> What you need to do
Pictures must be kept out of the copy. Every entry is to be duplicated exactly.

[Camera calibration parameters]

___

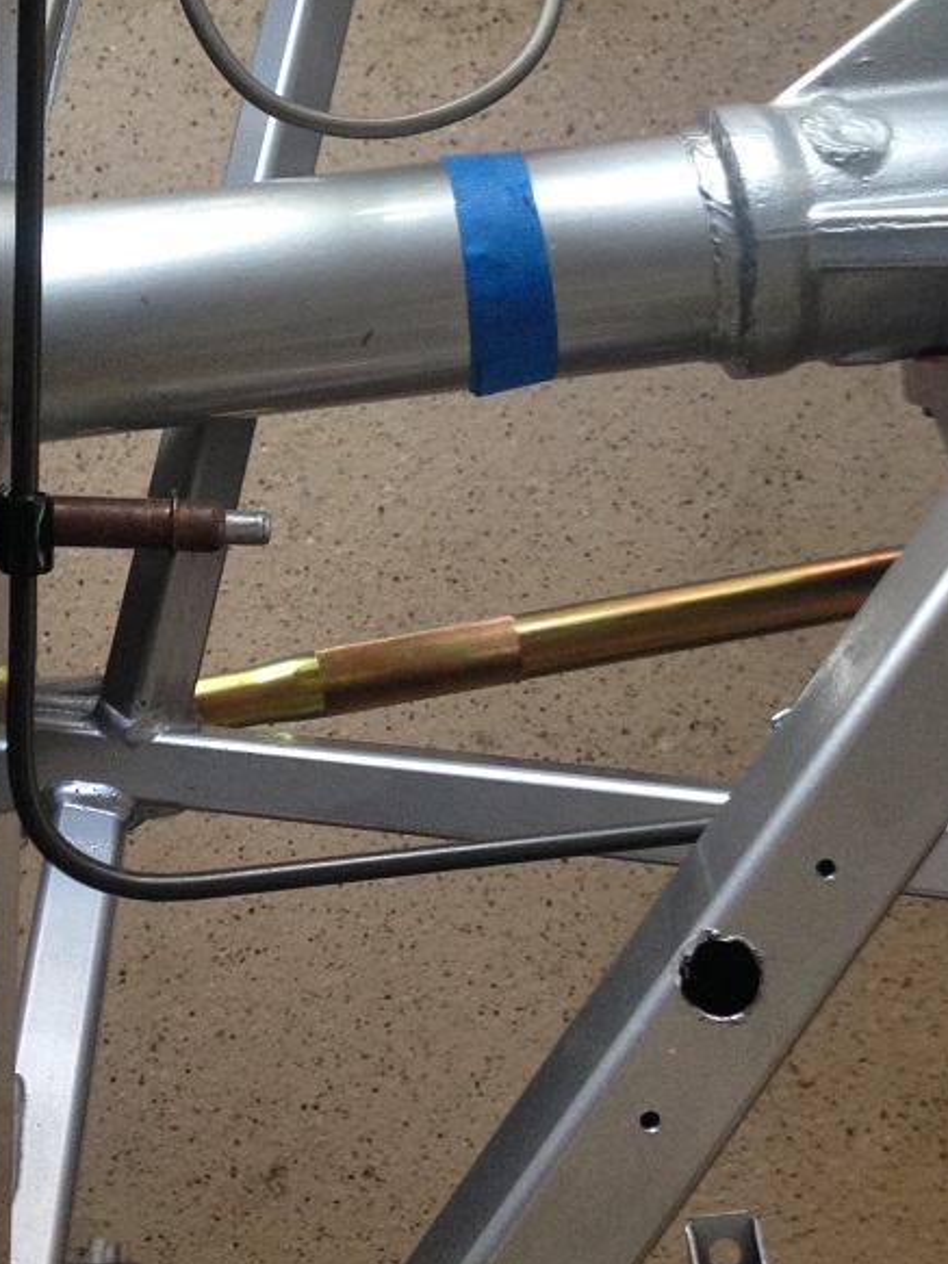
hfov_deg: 25.2
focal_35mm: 58
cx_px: 384
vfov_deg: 32.7
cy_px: 336
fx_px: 2119
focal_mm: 4.12
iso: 125
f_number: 2.4
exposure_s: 1/20
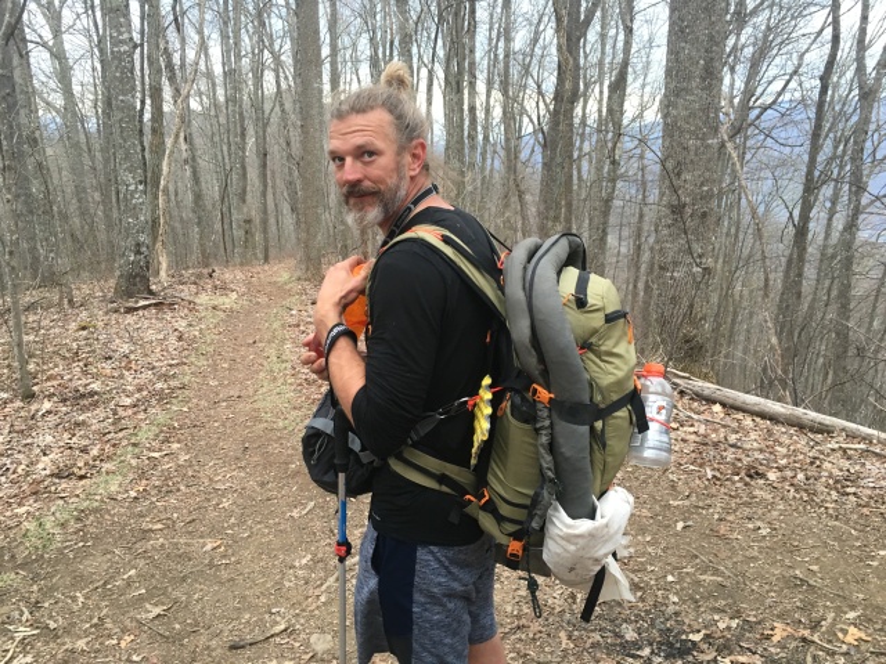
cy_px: 332
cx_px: 443
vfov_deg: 48.2
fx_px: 742
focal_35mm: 29
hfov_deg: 61.7
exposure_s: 1/30
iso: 80
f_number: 2.2
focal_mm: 4.15
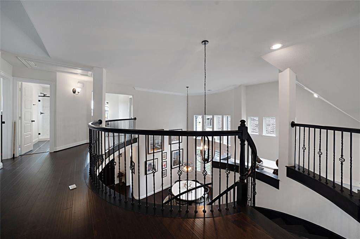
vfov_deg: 90.0
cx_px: 180
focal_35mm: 12
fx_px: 120
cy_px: 120
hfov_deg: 112.6
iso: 500
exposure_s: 1/10
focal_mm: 12
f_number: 9
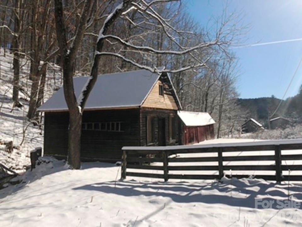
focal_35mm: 28
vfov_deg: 49.7
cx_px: 151
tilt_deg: +2.7
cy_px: 114
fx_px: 244
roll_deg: +1.8
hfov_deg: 63.4
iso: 20
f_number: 1.8
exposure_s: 1/4000
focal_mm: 4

___

> Reply
hfov_deg: 25.2
focal_35mm: 58
cx_px: 384
vfov_deg: 32.7
cy_px: 336
fx_px: 2119
focal_mm: 4.12
iso: 125
f_number: 2.4
exposure_s: 1/20
cy_px: 332
cx_px: 443
vfov_deg: 48.2
fx_px: 742
focal_35mm: 29
hfov_deg: 61.7
exposure_s: 1/30
iso: 80
f_number: 2.2
focal_mm: 4.15
vfov_deg: 90.0
cx_px: 180
focal_35mm: 12
fx_px: 120
cy_px: 120
hfov_deg: 112.6
iso: 500
exposure_s: 1/10
focal_mm: 12
f_number: 9
focal_35mm: 28
vfov_deg: 49.7
cx_px: 151
tilt_deg: +2.7
cy_px: 114
fx_px: 244
roll_deg: +1.8
hfov_deg: 63.4
iso: 20
f_number: 1.8
exposure_s: 1/4000
focal_mm: 4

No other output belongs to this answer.